Glioma is the most common brain tumor with a dismal prognosis. While temozolomide (TMZ) based chemotherapy significantly improves survival in glioma patients, resistance against this compound commonly leads to glioma treatment failure. Overexpression of long-noncoding RNA (LncRNA) FoxD2 adjacent opposite strand RNA 1 (FoxD2-AS1) was identified to promote glioma development, but the role in TMZ resistance remains unclear.
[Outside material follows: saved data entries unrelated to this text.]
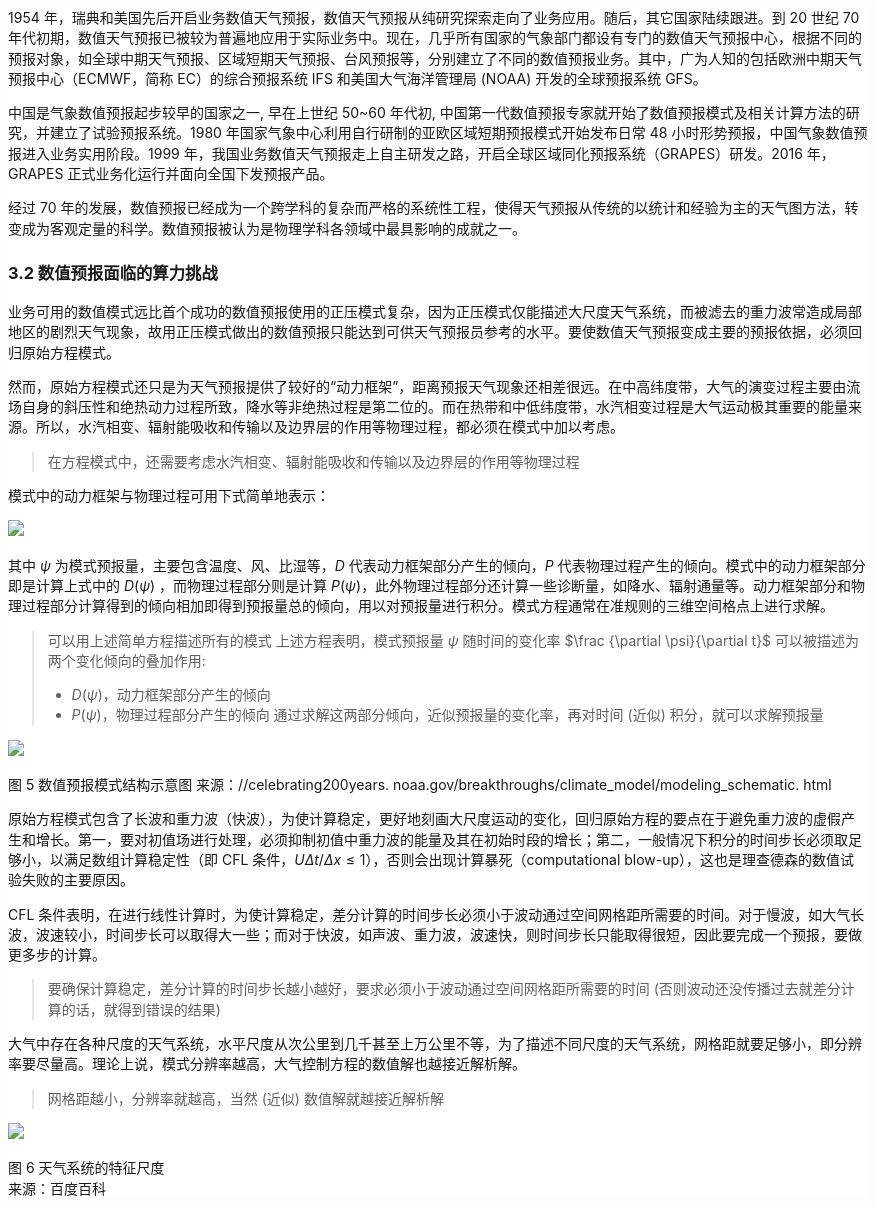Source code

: 1954 年，瑞典和美国先后开启业务数值天气预报，数值天气预报从纯研究探索走向了业务应用。随后，其它国家陆续跟进。到 20 世纪 70 年代初期，数值天气预报已被较为普遍地应用于实际业务中。现在，几乎所有国家的气象部门都设有专门的数值天气预报中心，根据不同的预报对象，如全球中期天气预报、区域短期天气预报、台风预报等，分别建立了不同的数值预报业务。其中，广为人知的包括欧洲中期天气预报中心（ECMWF，简称 EC）的综合预报系统 IFS 和美国大气海洋管理局 (NOAA) 开发的全球预报系统 GFS。

中国是气象数值预报起步较早的国家之一, 早在上世纪 50~60 年代初, 中国第一代数值预报专家就开始了数值预报模式及相关计算方法的研究，并建立了试验预报系统。1980 年国家气象中心利用自行研制的亚欧区域短期预报模式开始发布日常 48 小时形势预报，中国气象数值预报进入业务实用阶段。1999 年，我国业务数值天气预报走上自主研发之路，开启全球区域同化预报系统（GRAPES）研发。2016 年，GRAPES 正式业务化运行并面向全国下发预报产品。

经过 70 年的发展，数值预报已经成为一个跨学科的复杂而严格的系统性工程，使得天气预报从传统的以统计和经验为主的天气图方法，转变成为客观定量的科学。数值预报被认为是物理学科各领域中最具影响的成就之一。

### 3.2 数值预报面临的算力挑战
业务可用的数值模式远比首个成功的数值预报使用的正压模式复杂，因为正压模式仅能描述大尺度天气系统，而被滤去的重力波常造成局部地区的剧烈天气现象，故用正压模式做出的数值预报只能达到可供天气预报员参考的水平。要使数值天气预报变成主要的预报依据，必须回归原始方程模式。

然而，原始方程模式还只是为天气预报提供了较好的“动力框架”，距离预报天气现象还相差很远。在中高纬度带，大气的演变过程主要由流场自身的斜压性和绝热动力过程所致，降水等非绝热过程是第二位的。而在热带和中低纬度带，水汽相变过程是大气运动极其重要的能量来源。所以，水汽相变、辐射能吸收和传输以及边界层的作用等物理过程，都必须在模式中加以考虑。

>  在方程模式中，还需要考虑水汽相变、辐射能吸收和传输以及边界层的作用等物理过程

模式中的动力框架与物理过程可用下式简单地表示：


![](https://www.metax-tech.com/uploads/image/20240607/20240607092331_58442.png)

  

其中 $\psi$ 为模式预报量，主要包含温度、风、比湿等，$D$ 代表动力框架部分产生的倾向，$P$ 代表物理过程产生的倾向。模式中的动力框架部分即是计算上式中的 $D(\psi)$ ，而物理过程部分则是计算 $P(\psi)$，此外物理过程部分还计算一些诊断量，如降水、辐射通量等。动力框架部分和物理过程部分计算得到的倾向相加即得到预报量总的倾向，用以对预报量进行积分。模式方程通常在准规则的三维空间格点上进行求解。

>  可以用上述简单方程描述所有的模式
>  上述方程表明，模式预报量 $\psi$ 随时间的变化率 $\frac {\partial \psi}{\partial t}$ 可以被描述为两个变化倾向的叠加作用:
>  - $D(\psi)$，动力框架部分产生的倾向
>  - $P(\psi)$，物理过程部分产生的倾向
>  通过求解这两部分倾向，近似预报量的变化率，再对时间 (近似) 积分，就可以求解预报量

![](https://www.metax-tech.com/uploads/image/20240607/20240607092347_31984.png)

图 5 数值预报模式结构示意图 
来源：//celebrating200years. noaa.gov/breakthroughs/climate_model/modeling_schematic. html
  
原始方程模式包含了长波和重力波（快波），为使计算稳定，更好地刻画大尺度运动的变化，回归原始方程的要点在于避免重力波的虚假产生和增长。第一，要对初值场进行处理，必须抑制初值中重力波的能量及其在初始时段的增长；第二，一般情况下积分的时间步长必须取足够小，以满足数组计算稳定性（即 CFL 条件，$U\Delta t/\Delta x \le 1$），否则会出现计算暴死（computational blow-up），这也是理查德森的数值试验失败的主要原因。

CFL 条件表明，在进行线性计算时，为使计算稳定，差分计算的时间步长必须小于波动通过空间网格距所需要的时间。对于慢波，如大气长波，波速较小，时间步长可以取得大一些；而对于快波，如声波、重力波，波速快，则时间步长只能取得很短，因此要完成一个预报，要做更多步的计算。

>  要确保计算稳定，差分计算的时间步长越小越好，要求必须小于波动通过空间网格距所需要的时间 (否则波动还没传播过去就差分计算的话，就得到错误的结果)

大气中存在各种尺度的天气系统，水平尺度从次公里到几千甚至上万公里不等，为了描述不同尺度的天气系统，网格距就要足够小，即分辨率要尽量高。理论上说，模式分辨率越高，大气控制方程的数值解也越接近解析解。

>  网格距越小，分辨率就越高，当然 (近似) 数值解就越接近解析解

![](https://www.metax-tech.com/uploads/image/20240607/20240607092409_28184.png)

图 6 天气系统的特征尺度  
来源：百度百科

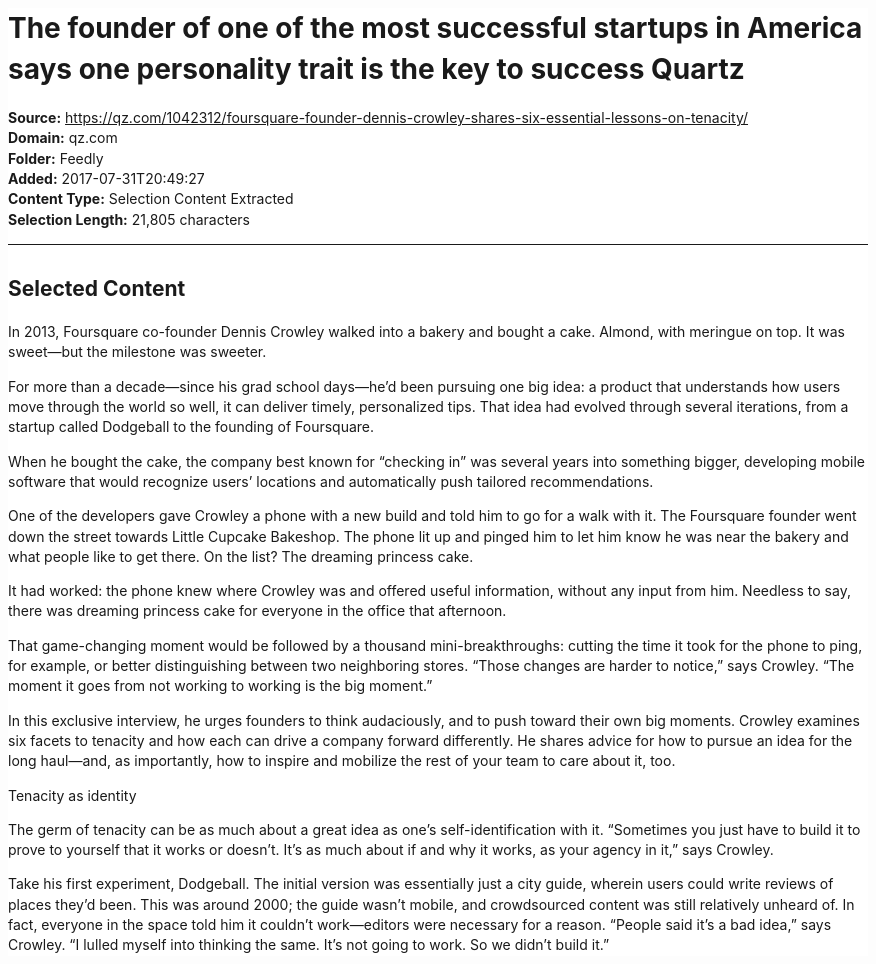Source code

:# The founder of one of the most successful startups in America says one personality trait is the key to success Quartz

**Source:** https://qz.com/1042312/foursquare-founder-dennis-crowley-shares-six-essential-lessons-on-tenacity/  
**Domain:** qz.com  
**Folder:** Feedly  
**Added:** 2017-07-31T20:49:27  
**Content Type:** Selection Content Extracted  
**Selection Length:** 21,805 characters  


---

## Selected Content

In 2013, Foursquare co-founder Dennis Crowley walked into a bakery and bought a cake. Almond, with meringue on top. It was sweet—but the milestone was sweeter.

For more than a decade—since his grad school days—he’d been pursuing one big idea: a product that understands how users move through the world so well, it can deliver timely, personalized tips. That idea had evolved through several iterations, from a startup called Dodgeball to the founding of Foursquare.

When he bought the cake, the company best known for “checking in” was several years into something bigger, developing mobile software that would recognize users’ locations and automatically push tailored recommendations.

One of the developers gave Crowley a phone with a new build and told him to go for a walk with it. The Foursquare founder went down the street towards Little Cupcake Bakeshop. The phone lit up and pinged him to let him know he was near the bakery and what people like to get there. On the list? The dreaming princess cake.

It had worked: the phone knew where Crowley was and offered useful information, without any input from him. Needless to say, there was dreaming princess cake for everyone in the office that afternoon.

That game-changing moment would be followed by a thousand mini-breakthroughs: cutting the time it took for the phone to ping, for example, or better distinguishing between two neighboring stores. “Those changes are harder to notice,” says Crowley. “The moment it goes from not working to working is the big moment.”

In this exclusive interview, he urges founders to think audaciously, and to push toward their own big moments. Crowley examines six facets to tenacity and how each can drive a company forward differently. He shares advice for how to pursue an idea for the long haul—and, as importantly, how to inspire and mobilize the rest of your team to care about it, too.

Tenacity as identity

The germ of tenacity can be as much about a great idea as one’s self-identification with it. “Sometimes you just have to build it to prove to yourself that it works or doesn’t. It’s as much about if and why it works, as your agency in it,” says Crowley.

Take his first experiment, Dodgeball. The initial version was essentially just a city guide, wherein users could write reviews of places they’d been. This was around 2000; the guide wasn’t mobile, and crowdsourced content was still relatively unheard of. In fact, everyone in the space told him it couldn’t work—editors were necessary for a reason. “People said it’s a bad idea,” says Crowley. “I lulled myself into thinking the same. It’s not going to work. So we didn’t build it.”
In this paper, we found that FoxD2-AS1 was overexpressed in recurrent glioma, high FoxD2-AS1 expression was significantly correlated with poor patient outcome. Methylation of O6-methylguanine-DNA methyltransferase (MGMT) is significantly less frequent in high FoxD2-AS1 expression patients. Knockdown of FoxD2-AS1 decreased the proliferation, metastatic ability of glioma cells and promote the sensitivity to TMZ in glioma cells. Furthermore, knockdown of FoxD2-AS1 induced hypermethylation of the promoter region of MGMT. Our data suggested that FoxD2-AS1 is a clinical relevance LncRNA and mediates TMZ resistance by regulating the methylation status of the MGMT promoter region.